The secret to AOL's 3.5 million dial-up subscribers: they're not paying for dial-up. Completely baffled the fact that not only do 3.5 million people still subscribe to AOL's dial-up service, but the company signed up 200,000 new subscribers just this year, we asked AOL spokeswoman Maureen Sullivan let us in on their magic. "We've been able to offer increased subscription offerings to our long term customers, who in some cases don't want or need dial-up access," she told The Atlantic Wire. "What other services can we provide to them, that they value?" AOL asked itself. So it keeps the money rolling in by offering other important services, like McAfee Security and Suzanne Sommers Sexy Forever, a weight loss program for women over 40.

The AOL subscriptions come in various flavors, ranging in prices from $9.99 per month for a bare-bones package to $25.90 per month for the highest level "AOL Total Advantage." It is not a great business. In the company's latest earnings release, revenues from subscriptions were down 22 percent. But it's still big money with $192 million in subscriptions reported for the quarter, 36 percent of the entire company's revenues. This is how they described the mini-boom in new subscriptions in their earnings release

 

Subscription revenue  declines  reflect  a 15 percent and 3 percent decline in domestic AOL-brand access subscribers and average revenue per subscriber, respectively. During the quarter, AOL began a price rationalization program and migrated certain individuals who did not  previously  receive access service  (and therefore were not included as domestic AOL-brand access subscribers) to a higher priced plan with additional services that included access service.
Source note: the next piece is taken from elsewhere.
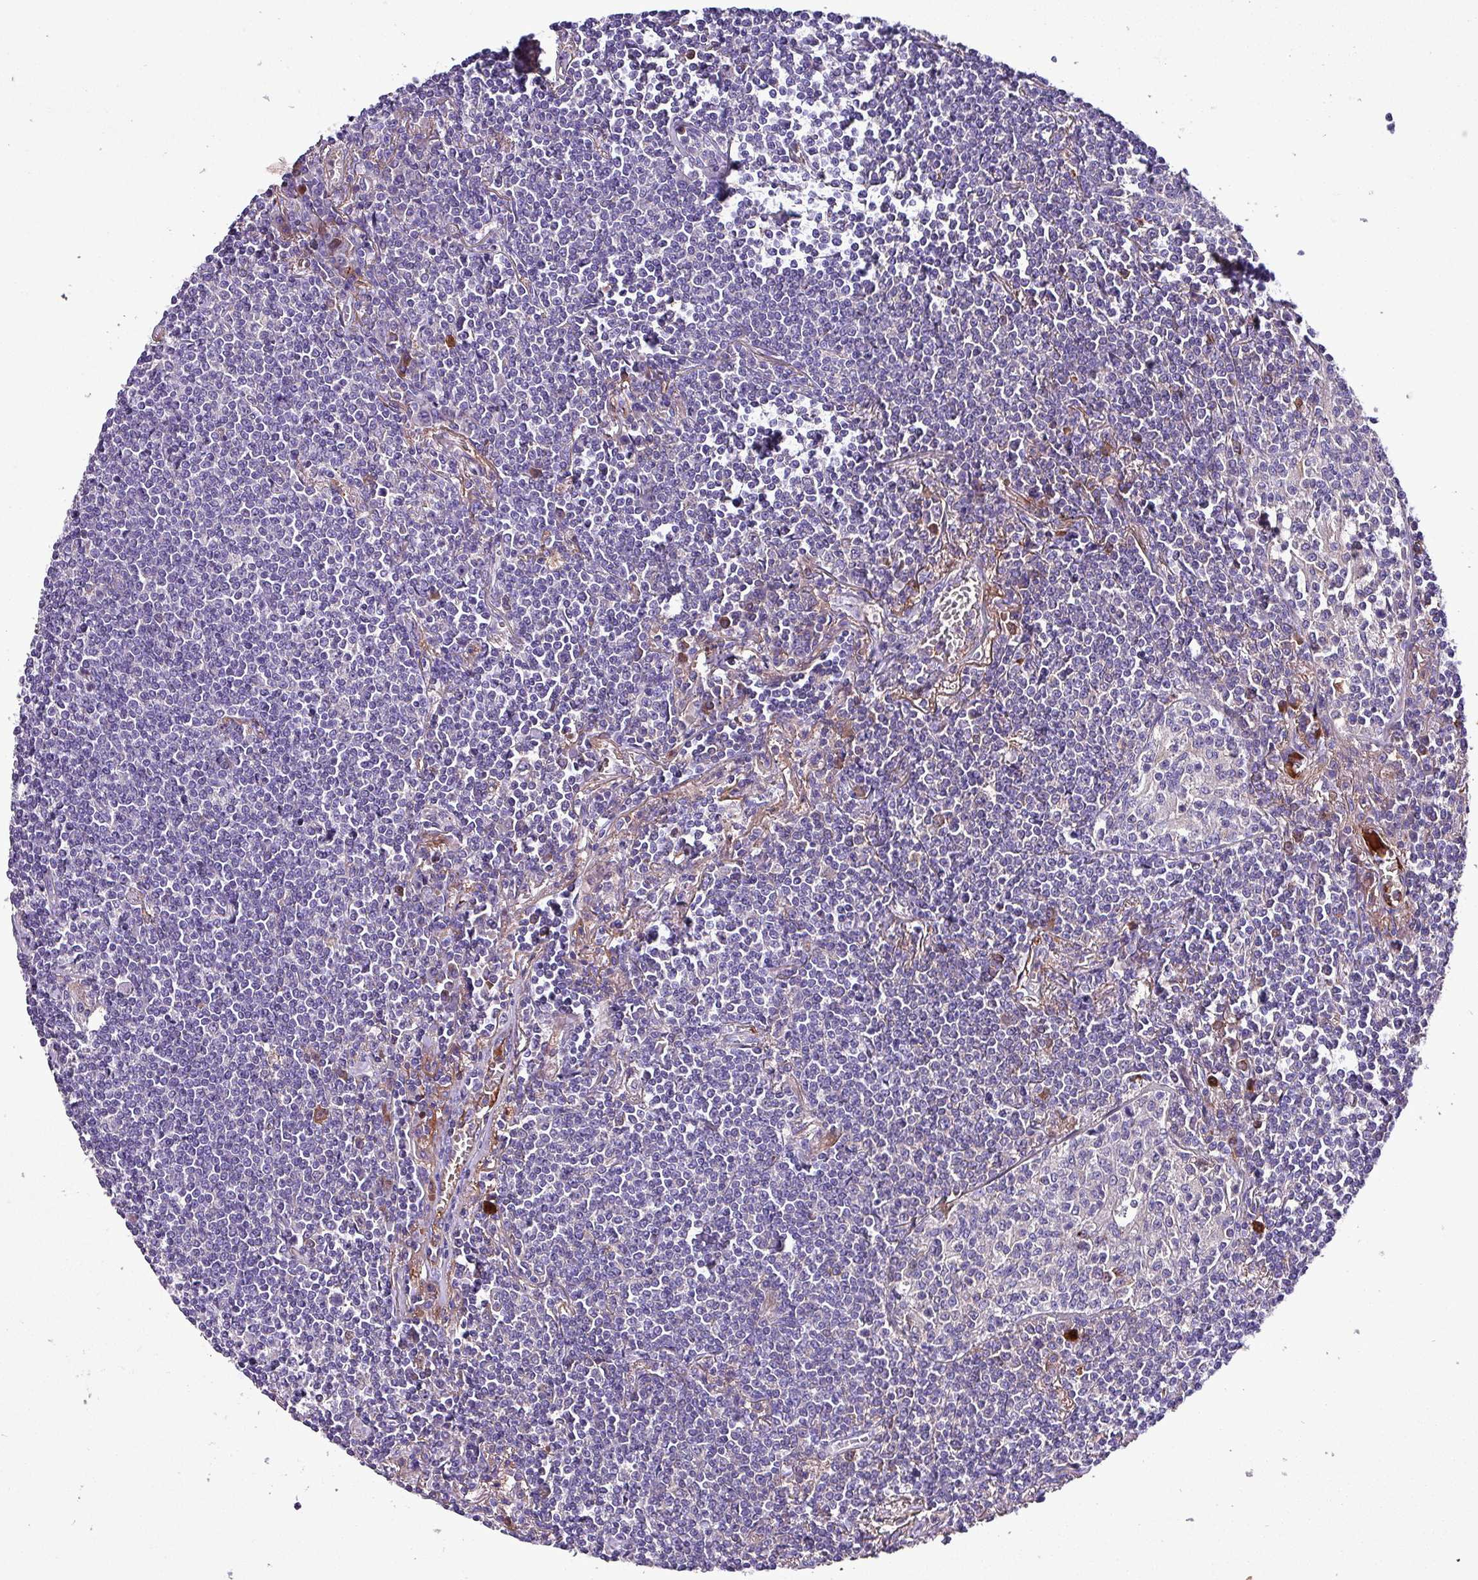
{"staining": {"intensity": "negative", "quantity": "none", "location": "none"}, "tissue": "lymphoma", "cell_type": "Tumor cells", "image_type": "cancer", "snomed": [{"axis": "morphology", "description": "Malignant lymphoma, non-Hodgkin's type, Low grade"}, {"axis": "topography", "description": "Lung"}], "caption": "Photomicrograph shows no significant protein staining in tumor cells of lymphoma.", "gene": "HP", "patient": {"sex": "female", "age": 71}}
As a result, domestic AOL-brand access subscribers increased by approximately 200,000, leading to a lower year-over-year rate of decline than we have seen in recent quarters

Some of those subscriptions, Sullivan told us, also apparently include people who live in areas without access to broadband. And another subset of people use it as a backup. But that really doesn't sound all too appealing. Reverting back to dial-up from Broadband sounds like death. Remember how long it took to download those Napster songs? Days! Considering how far Internet has come from its screechy, sloth-like roots, the continued existence of AOL's dial-up business and growing subscriber base astounded the Internet. But it turns out that these people aren't just paying for dial-up they're paying for other services. You can check out the full list of "deals" at what AOL calls its Lifestore. We guess AOL's just very good at scaring people into selling security systems?